Monday, Jun. 18, 1956
More Trade with Red China
Ever since the end of the Korean war, the United Nations' dike against trade with Communist China has grown steadily weaker. Last week the cracks became a chasm. In London the British Foreign Office announced that it would allow all colonial governments to resume shipments of rubber to Red China, and added privately that "we intend to resume trade on as many fronts as possible without allowing China strategic materials it cannot get from Russia." In short order, Malaya issued permission for each concern to sell up to 2,000 tons to the Chinese Communists; Indonesia announced that it would sell not only rubber but supplies of oil and tin as well, while Japan also planned to boost its China trade. Said Britain's control officer in Hong,Kong: "I would call it the beginning of the end of the sentimental embargo."

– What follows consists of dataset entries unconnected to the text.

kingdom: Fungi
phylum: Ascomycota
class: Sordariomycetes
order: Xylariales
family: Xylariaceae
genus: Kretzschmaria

The news was no shock to the U.S. Much of the muscle had already gone out of the embargo in 1954, when the U.S. agreed to reduce the embargo list for Soviet Russia and her European satellites to 170 strategic items (TIME, Sept. 6, 1954). Thus, though China itself was still forbidden a list of some 450 items, there was nothing to stop the Russians from buying and passing along a wide range of banned goods. The attrition increased when the U.S. tacitly agreed to the use of an "exceptions procedure" by which Western businessmen could claim that any item sold Russia was an "exception" to the embargo, sell it to China as well. Using the device, Japan sold 15,000 tons of galvanized steel to China in return for coking coal, while Britain shipped 4,000 tons of steel plus at least 60 tractors. Last week's action was merely notification that U.S. allies intend to widen the use of exceptions to include many items--chemicals, farm machinery, nonferrous metals, etc. Said a U.S. State Department spokesman: "There will be an increasing use of exceptions, and we "will be kidding ourselves if we don't face that probability."
Actually, few realistic Britons look for any big, immediate boost in Red trade. Though China was once a big market, trade slumped last year to a bare $22.3 million worth of exports, and the Communists have offered little so far either in barter or cash. When a Red delegation arrived in London in 1954, all it had to trade was benzoated (preserved) egg yolks, leopard skins and human hair while demanding locomotives, steel and heavy vehicles. As for cash, Red China's sterling balance is only some $280 million, a figure which would be quickly liquidated by shipments of rubber and expensive machinery. Even Singapore's and Hong Kong's China traders look for no swift bonanza. In recent years, China has oriented its trade, like its politics, almost exclusively toward the Soviet bloc, is not likely to shift in a hurry. Wrote Singapore's Straits Times, with only a modest cheer: "No doubt there is a tremendous potential market in China, but it is a long way off."